Keberadaan kulkul lebih dekat dengan kehidupan masyarakat, maka kulkul ini memiliki peran cukup signifikan. Secara fungsional disimbolkan sebagai sarana menciptakan kebersamaan dan persatuan, karena setiap masyarakat akan selalu mematuhi simbol-simbol bunyi yang disuarakan dari kulkul tersebut. Bisa jadi kenyataan ini tidak lepas dari makna bunyi yang terkandung dalam kulkul, secara tidak langsung merupakan perjanjian tidak tertulis antara kulkul dengan masyarakat.

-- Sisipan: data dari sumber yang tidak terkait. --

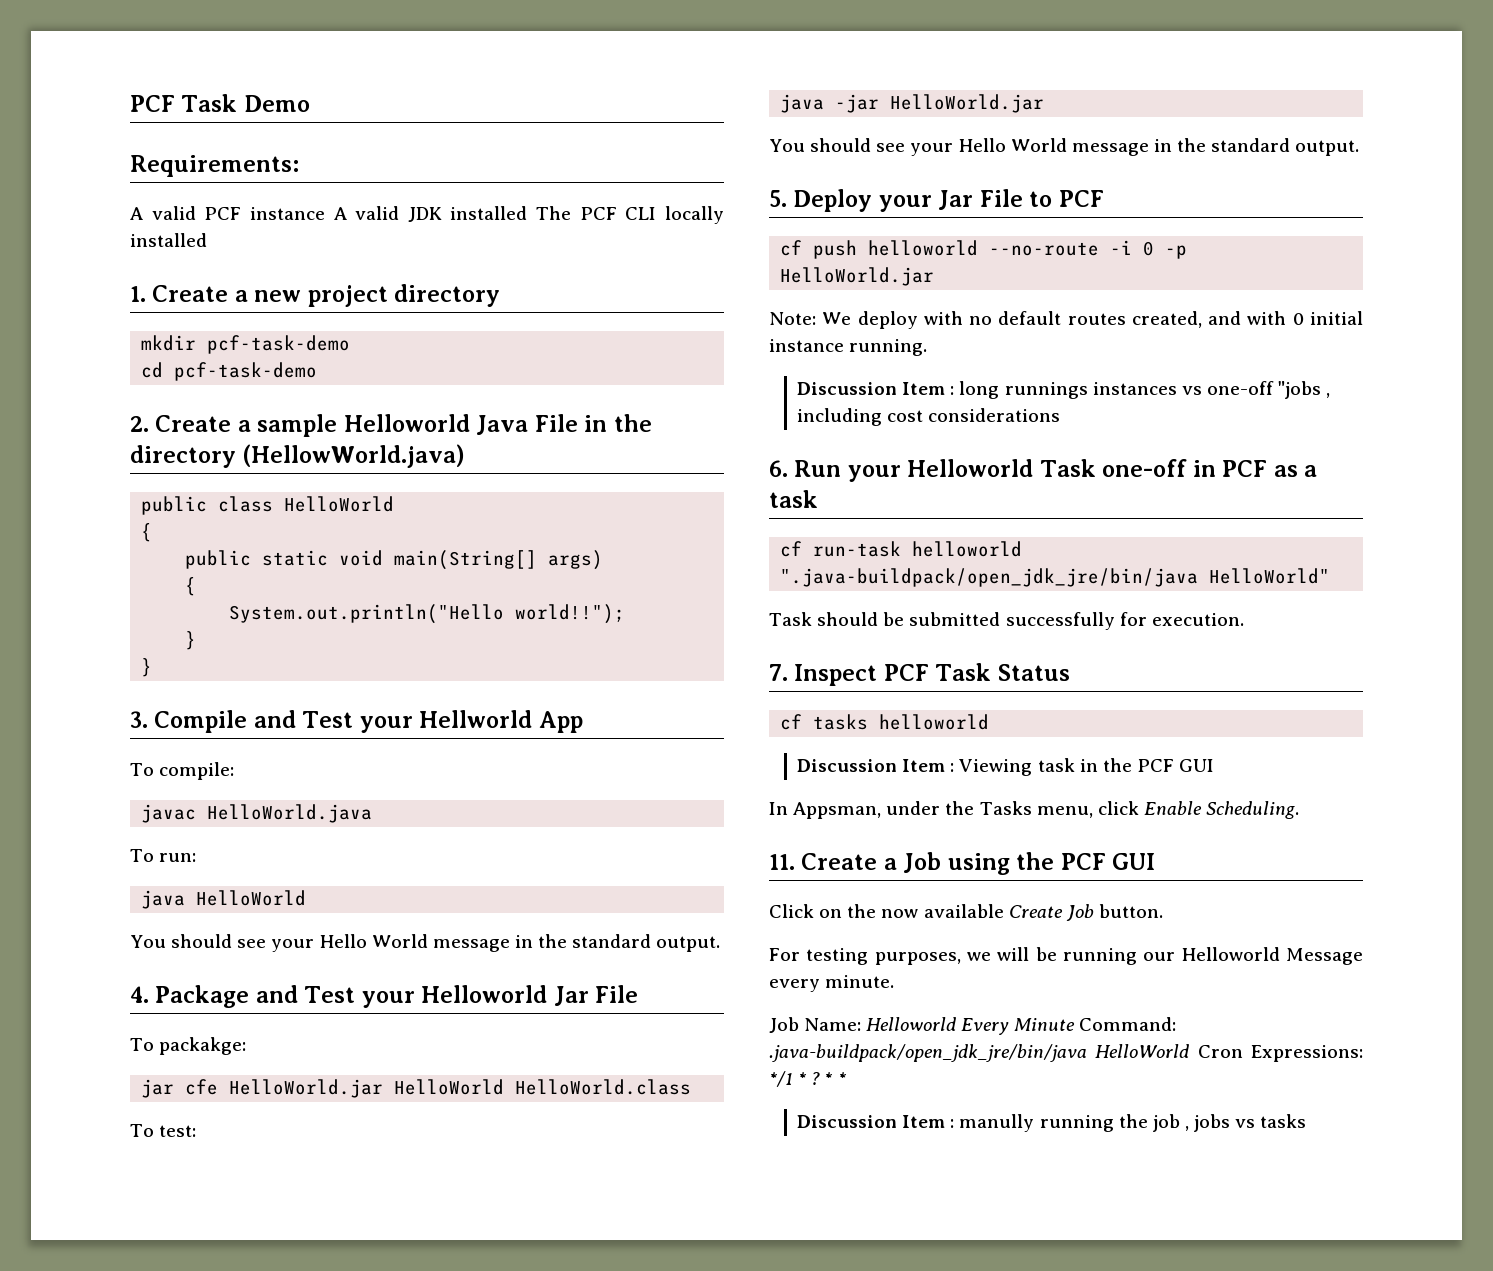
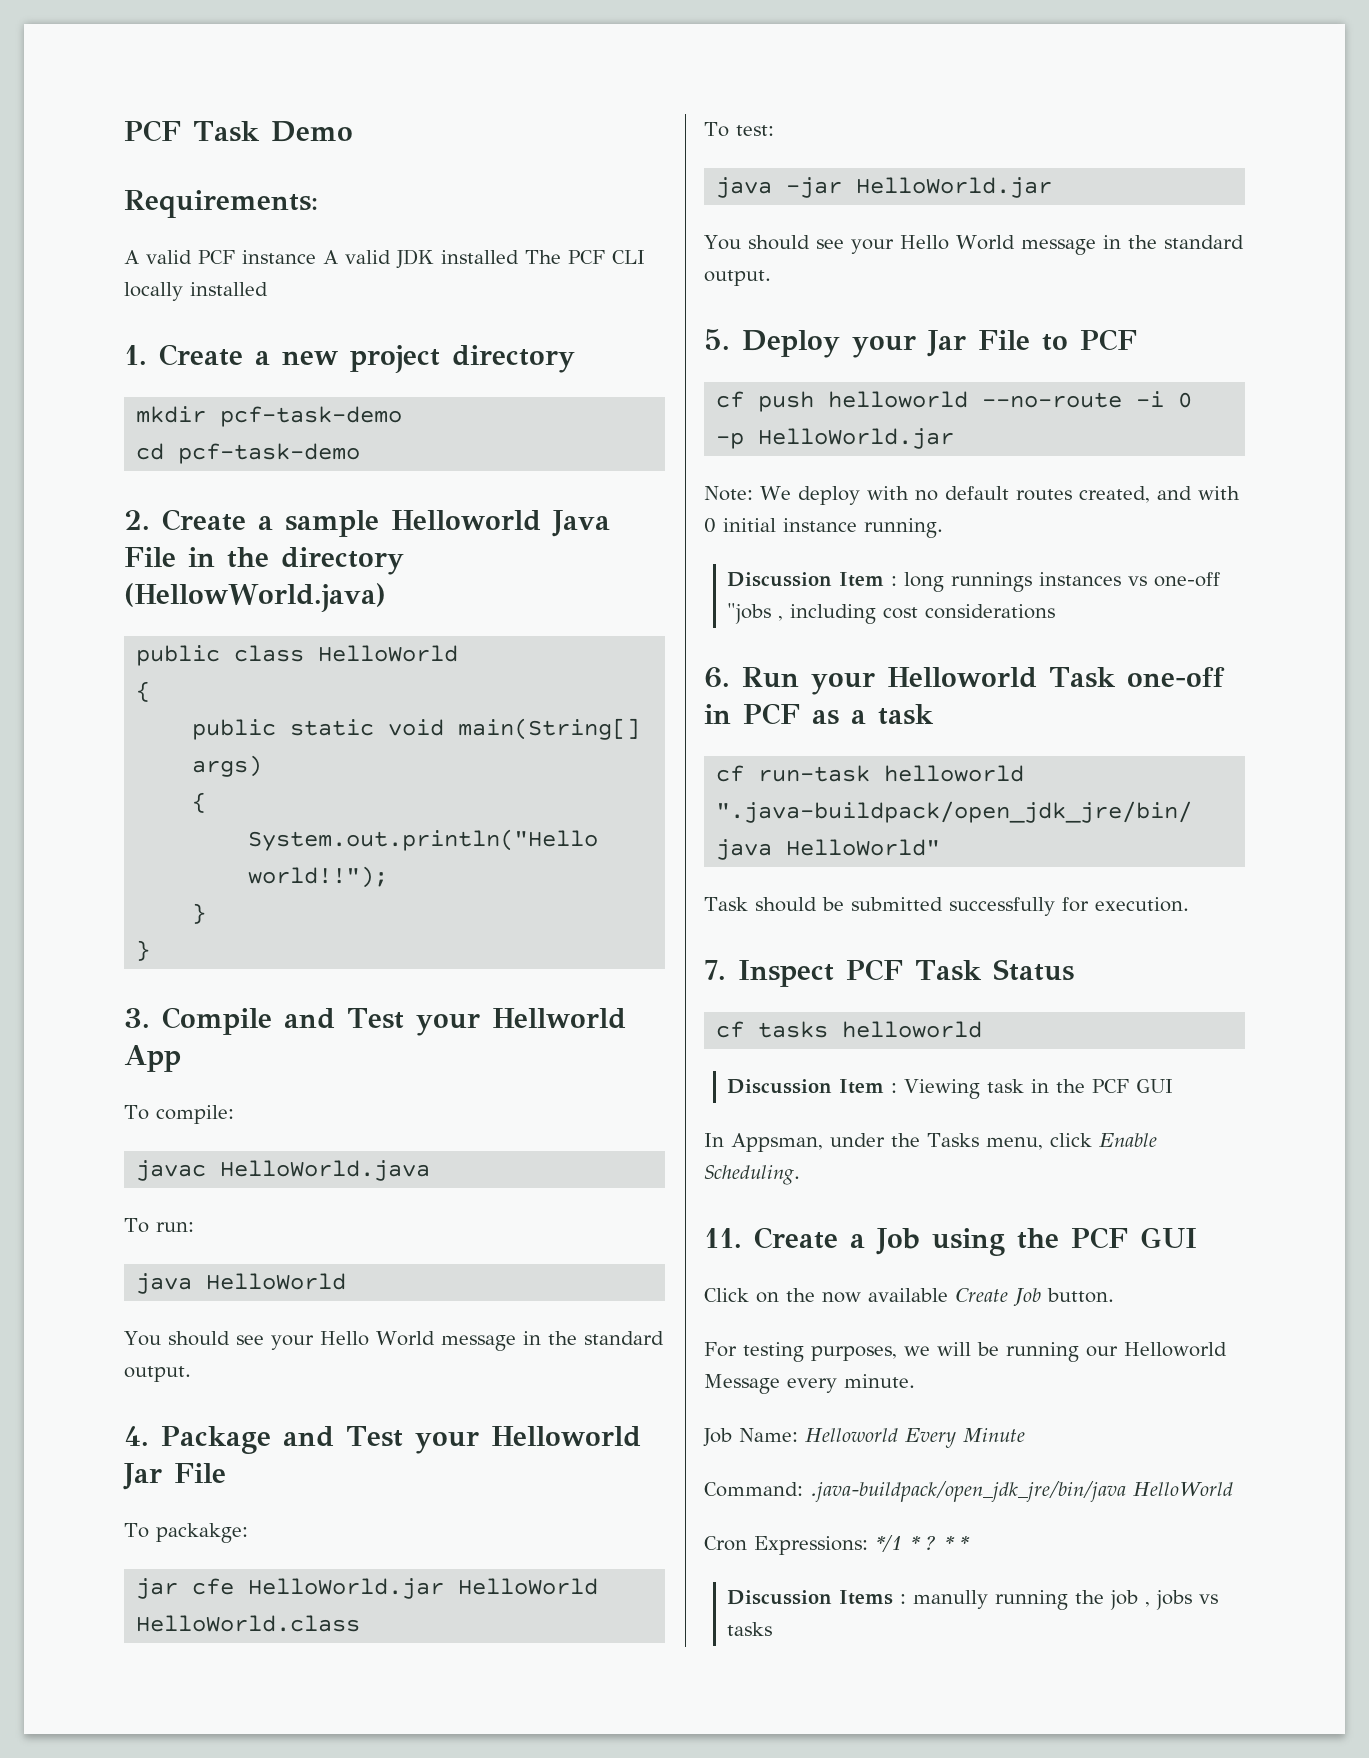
(1075, 1024) none -> (1025, 1435) //
(1190, 1051) none -> (1233, 1489) //
[902,1115,946,1128] Item -> [839,1590,894,1605] Items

Pada umumnya jumlah kentongan yang digantung pada Bale kulkul yang ada di Bali adalah dua buah. ini maksudnya untuk mencerminkan dan jenis kelamin anggota organisasi tersebut yaitu terdiri dan lelaki dan perempuan. Apabila kegiatan ini hanya melibatkan anggota perempuan, maka yang akan dibunyikan adalah kentongan yang beridentitas perempuan. Demikian pula sebaliknya apabila kegiatan hanya melibatkan anggota laki-laki, maka kentongan yang dibunyikan adalah kentongan yang beridentitas laki-laki. Tetapi kalau kegiatan melibatkan laki perempuan, maka kedua kentongan yang harus dibunyikan. Untuk membedakan antara kedua jenis kentongan menurut identitasnya dapat dilihat bahwa dari ukuran besar kecil, suara penabuhnya.

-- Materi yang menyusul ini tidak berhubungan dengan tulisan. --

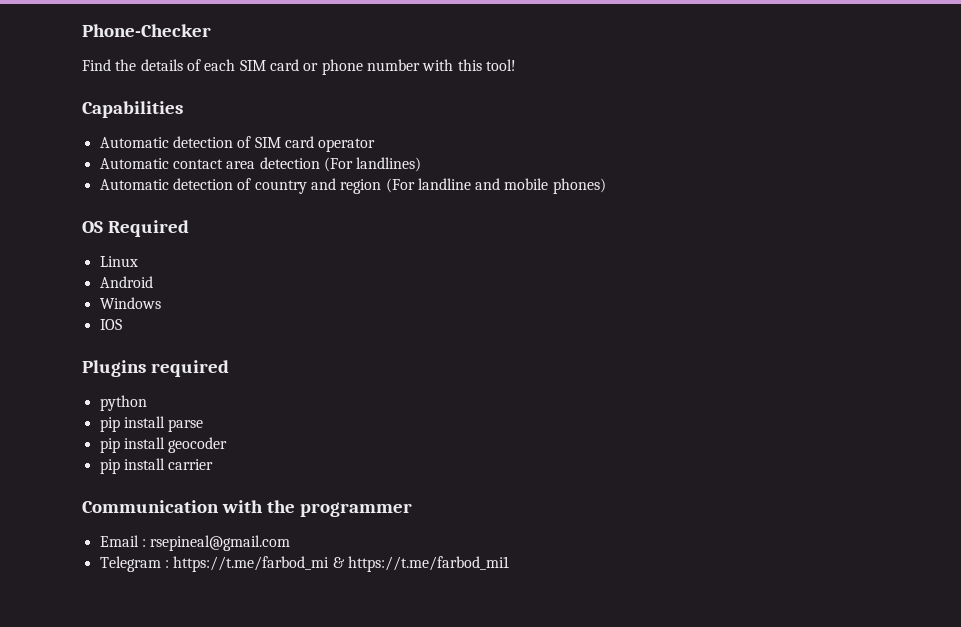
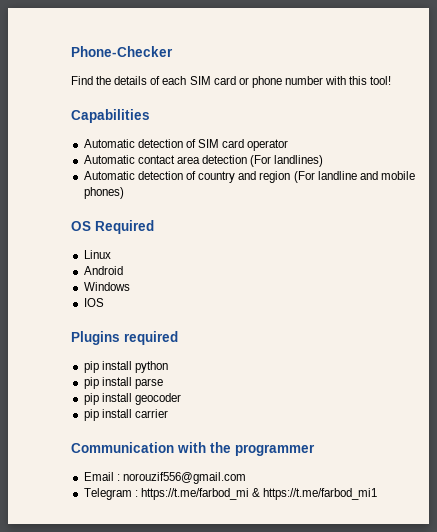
(229, 368) none -> [83,361,132,373] pip install
[150,535,291,551] rsepineal@gmail.com -> [122,472,246,484] norouzif556@gmail.com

. Walau zaman telah mengalami perkembangan begitu pesat khususnya dalam bidang komunikasi dengan masuknya beragam teknologi baru seperti telepon, telepon sellular, dan layanan pesan singkat, namun keberadaan kulkul di Bali akan tetap eksis dan tidak akan pernah bisa tergantikan. Hal tersebut bisa dilihat di setiap wilayah banjar yang masih memiliki kulkul sebagai sarana upacara dan komunikasi. Fenomena seperti ini terjadi karena masyarakat Bali menganggap bahwa kulkul memiliki makna simbolik tersendiri dalam tatanan kehidupan kemasyarakatan. Dengan demikian, peranan kulkul sebagai media komunikasi tradisional masyarakat Bali sangatlah besar. Kulkul berperan untuk menyampaikan simbol-simbol atau kode-kode yang dapat dimaknai secara langsung seperti ritme pukulan maupun nilai-nilai luhur yang terkandung didalamnya, seperti rasa persatuan dan kesatuan, kepada seluruh masyarakat Bali.